### WORK TO COMPLETE:
Every line from the one containing "right elbow: (211, 1335)" through the last line below should be reproduced exactly; please include nothing else.

### MATERIAL FOR THE TASK:
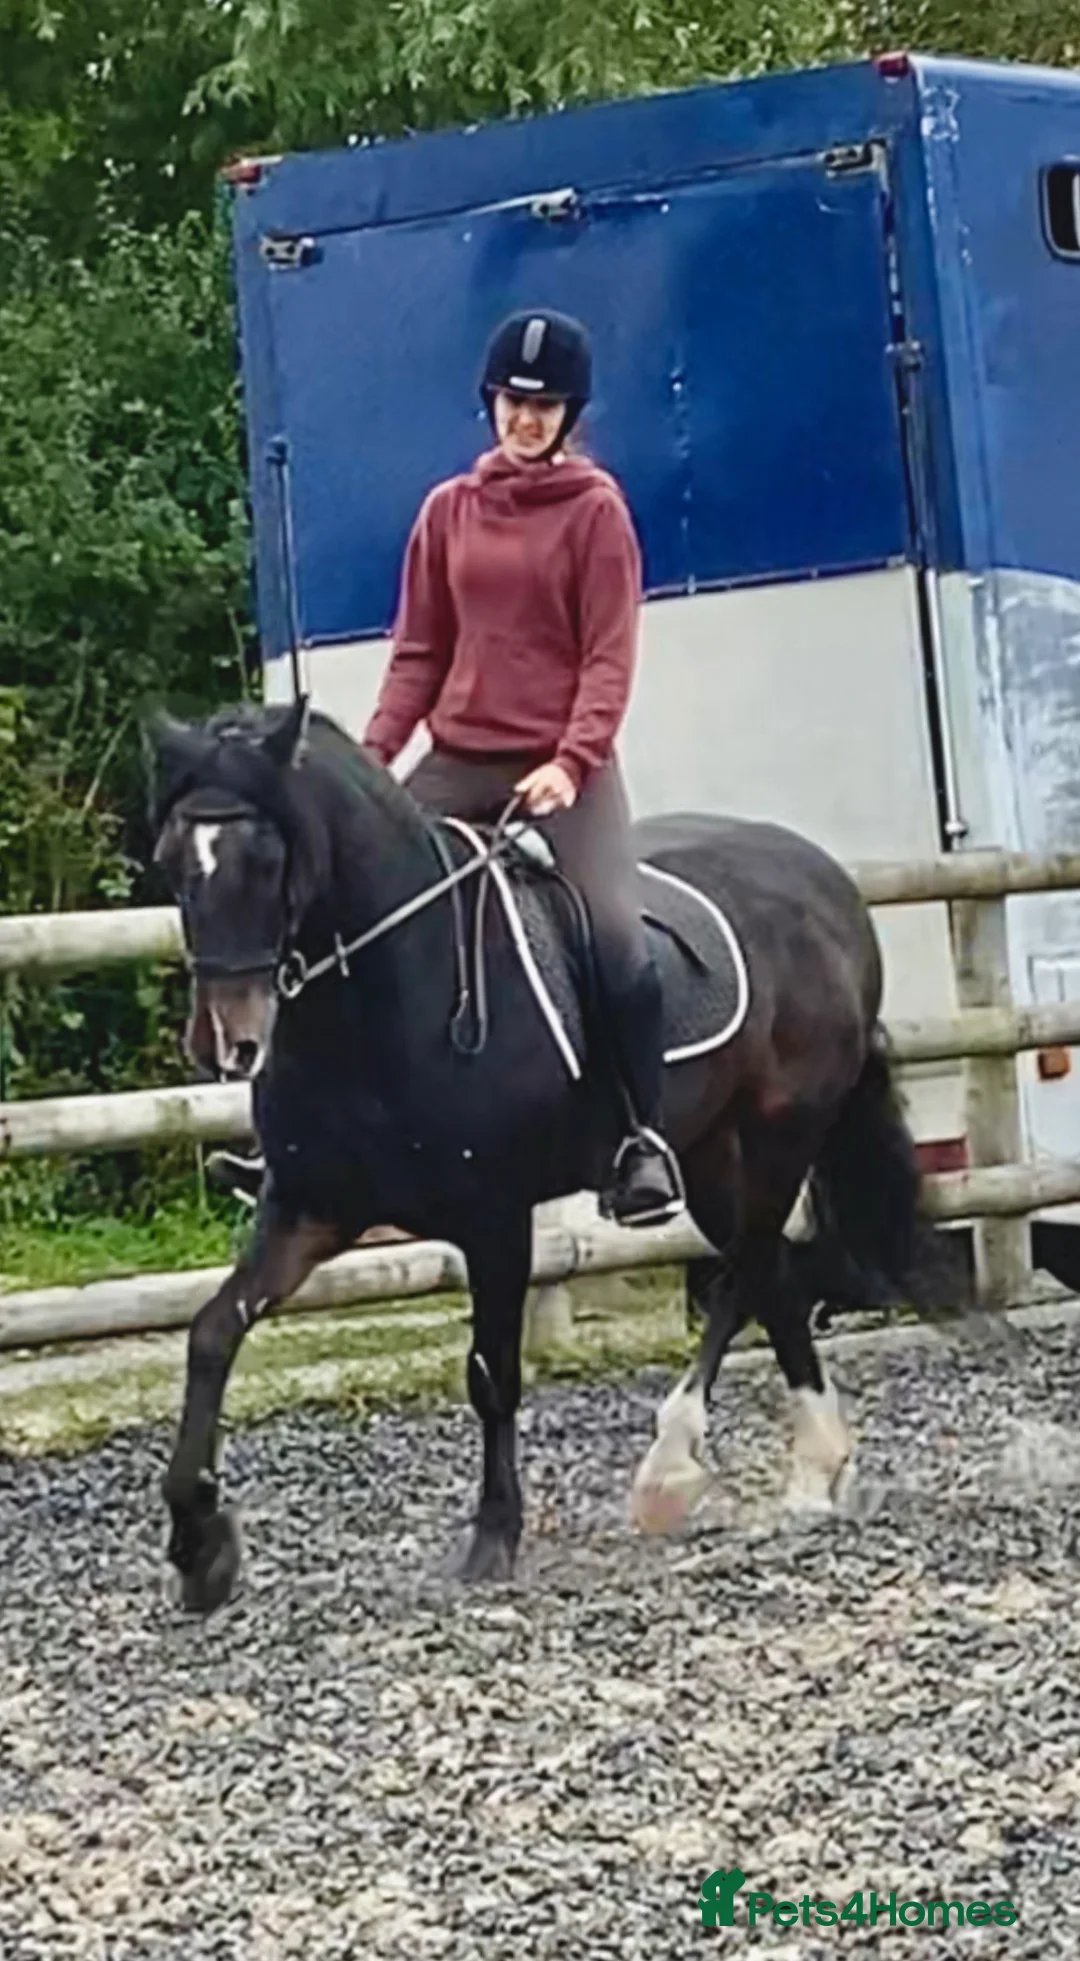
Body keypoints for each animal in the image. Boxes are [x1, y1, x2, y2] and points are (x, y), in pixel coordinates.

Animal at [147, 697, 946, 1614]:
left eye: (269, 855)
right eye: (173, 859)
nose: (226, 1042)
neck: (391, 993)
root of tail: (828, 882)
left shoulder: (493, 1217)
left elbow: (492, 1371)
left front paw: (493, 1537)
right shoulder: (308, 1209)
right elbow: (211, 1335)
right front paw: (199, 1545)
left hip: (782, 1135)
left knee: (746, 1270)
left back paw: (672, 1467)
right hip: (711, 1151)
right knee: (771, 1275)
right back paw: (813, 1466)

### THE COMPLETED TASK:
right elbow: (211, 1335)
right front paw: (199, 1545)
left hip: (782, 1135)
left knee: (746, 1270)
left back paw: (672, 1467)
right hip: (711, 1151)
right knee: (771, 1275)
right back paw: (813, 1466)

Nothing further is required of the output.